It was an invitation of sorts, and as they walked in past more and more zombies, Aliyah paused, stricken. The third zombie was a girl, barely seventeen. She could have been Aliyah’s sister except for the cuts on her wrists. The
Her hand began to shake, her fingernails drifting into sand.
Aliyah didn’t have to be told twice. Even oblivion was preferable to the awful truth. And as she slipped the earring out with one hand, the sand snapped back into place on the other.
Ellen stood eye to eye with the dead girl. She was acutely aware that while Bubbles was invulnerable and explosive and Jonathan could turn into countless stinging insects, all she could do if the zombie decided to strangle her was scream and flail at it with her purse while trying to put on an earring—and even once she had the earring on, there were no guarantees that Aliyah would be any help. She missed Nick even more and for all the wrong reasons.
She sniffed then. Inside the apartment was the peculiar odor of lemongrass, and Ellen realized it was coming from the zombies. “That’s Van Van oil and Chinese wash,” a girl’s voice said to her unanswered question. “Us hoodoo women use it for rootwork.”
Ellen turned her head, looking away from the honor guard of zombies, across the room to where the young woman lounged in a purple wingback, flanked by two large, menacing, undead pit bulls and lit for mood or just lack of power by a dozen large votive candles marked with vodoun veve patterns. It was a pose calculated to intimidate and was doing the job admirably.
“It’s your crutch for making the zombies,” Jonathan surmised.
“Fuck no,” said Hoodoo Mama, “I just use it to keep the fuckers from stinkin’ up the place. Axe doesn’t last long enough. Sometimes fuckin’ old school works best.” She gestured to the matching purple couch facing her chair, its back in convenient throttling range of the zombie honor guard. “Have a seat. Let me get you some refreshment. You fuckers like beer-can chicken?”
“It’s pretty good,” Bubbles allowed, sitting in the middle of the couch. Jonathan sat down to the right of her and Ellen perched on the opposite arm.
Hoodoo Mama smiled proudly. “Nobody makes it like I fuckin’ make it.”

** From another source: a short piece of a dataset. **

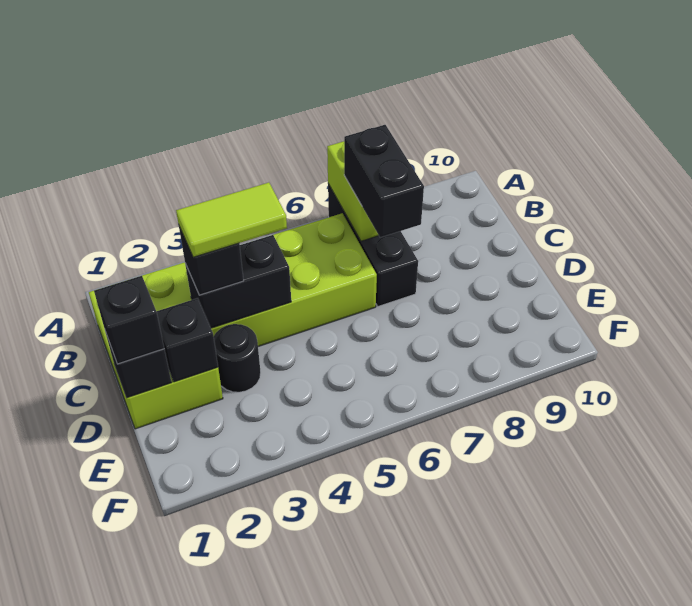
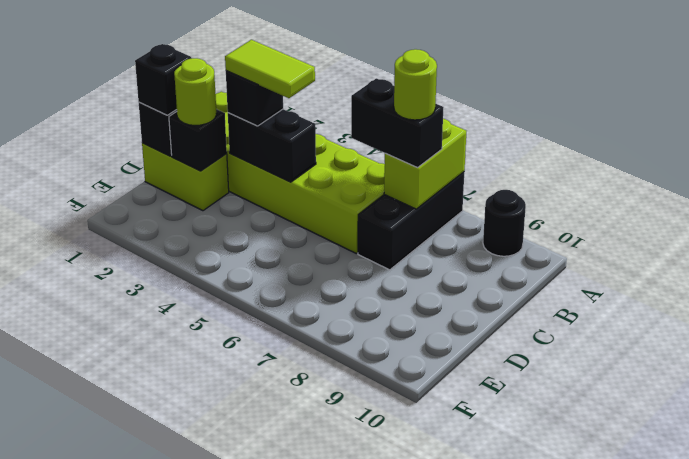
black 1x2 brick [344,125,424,237] -> black 1x2 brick turned to [351,78,444,168]
none -> lime 1x1 round brick [394,49,437,120]
none -> lime 1x1 round brick [174,58,217,126]
black 1x1 round brick [214,324,261,392] -> black 1x1 round brick moved to [483,190,526,256]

There was a thumping and banging then, from the kitchenette to the right of the couch, and the closest zombie, a woman in a KISS THE CHEF apron, went and opened the door of the refrigerator. A quartet of headless plucked chickens gamboled out of the bottom drawer trailing butcher paper, clambered up to the nearest counter by means of a stepladder, and proceeded to sodomize each other with beer cans provided by the zombie.
She offered the remaining cans from the six-pack to Jonathan and Bubbles, who passed, watching the chickens in horrid fascination. Ellen, however, accepted, smiling, and popped her can as the zombie served the last to Hoodoo Mama. It was a test, and when the girl raised her beer, Ellen did the same and drank. It was cold, refreshing, and what she needed.

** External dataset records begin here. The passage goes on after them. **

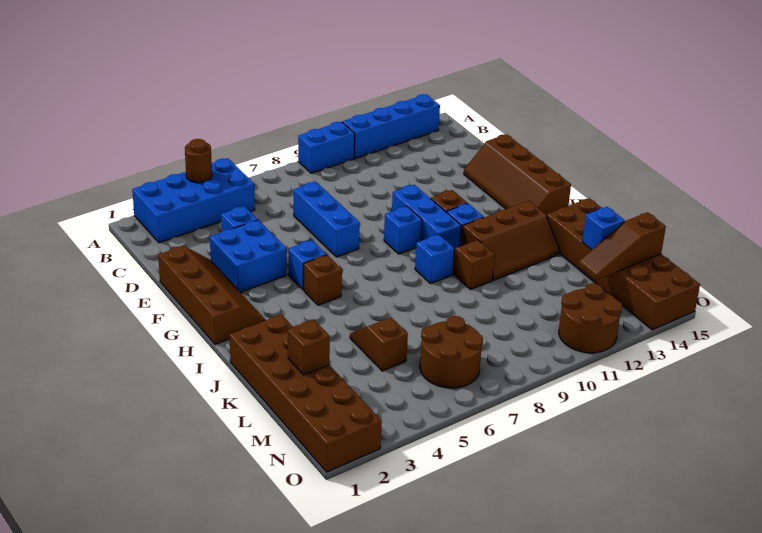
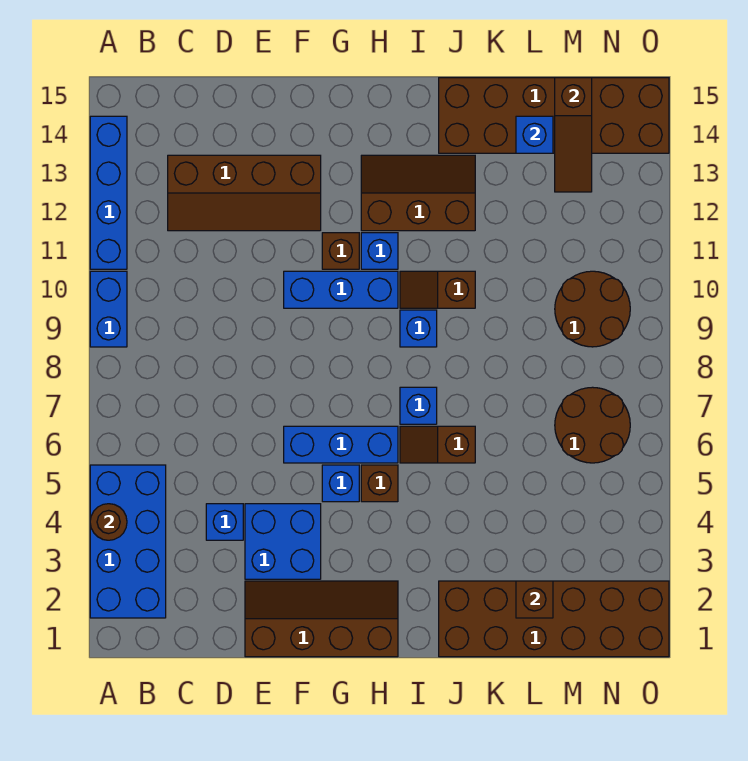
blue 1x3 brick [294,182,360,257] -> blue 1x3 brick moved to [284,426,398,463]
brown 2x4 slope [464,134,571,216] -> brown 2x4 slope moved to [168,155,321,231]
blue 1x1 brick [384,206,422,254] -> blue 1x1 brick moved to [400,387,437,424]
brown 2x3 slope [461,201,560,280] -> brown 2x3 slope turned to [361,155,475,231]
brown 1x2 slope [350,318,408,371] -> brown 1x2 slope moved to [400,426,475,463]
brown 2x2 round brick [559,284,622,353] -> brown 2x2 round brick moved to [555,271,630,347]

“You think I can get a job at Brennan’s?”
Ellen shrugged and took another sip of beer, keeping the earring carefully palmed in the opposite hand. Bubbles and Jonathan continued to stare as the sodomized chickens proceeded to breakdance in a roasting pan coated with seasoning salt.

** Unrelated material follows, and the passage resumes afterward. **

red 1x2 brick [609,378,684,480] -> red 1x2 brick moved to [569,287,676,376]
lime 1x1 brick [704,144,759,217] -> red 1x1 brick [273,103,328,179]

“You’re a fuckin’ cold bitch, you know that?”
Ellen chose to take it as a compliment. “I’ve been dealing with the dead for a while.”
“So who the fuck are you? I seen these fuckers on TV.” Hoodoo Mama jerked her beer can toward Bubbles and Jonathan. “I ain’t seen you before.”
Ellen gestured to her throat with the hand with the earring. “You can call me Cameo.”
The girl squinted at her. “You’re that fucker from the hospital!” The zombies all took a step forward. The zombie pit bulls bared their fangs.
Ellen came to her feet as well, armed with nothing more menacing than a can of weak beer and the earring of a hysterical teenage ace who’d probably be even less help. “So are you.”
“So what? You’re gonna electrocute me now?”
“I could,” Ellen lied, “but my power’s more than that. I channel the dead, and I channel their powers. You’ve already met my friend Nick.” A beer can was not a will-o’-wisp, but if she held it in her fingertips, it felt the same, and Hoodoo Mama could see the pose. “He’s the shocker.” She gritted her teeth, forcing herself not to betray any emotion or any hint that she would probably never be able to call Nick again. “But don’t worry, you got your licks in.”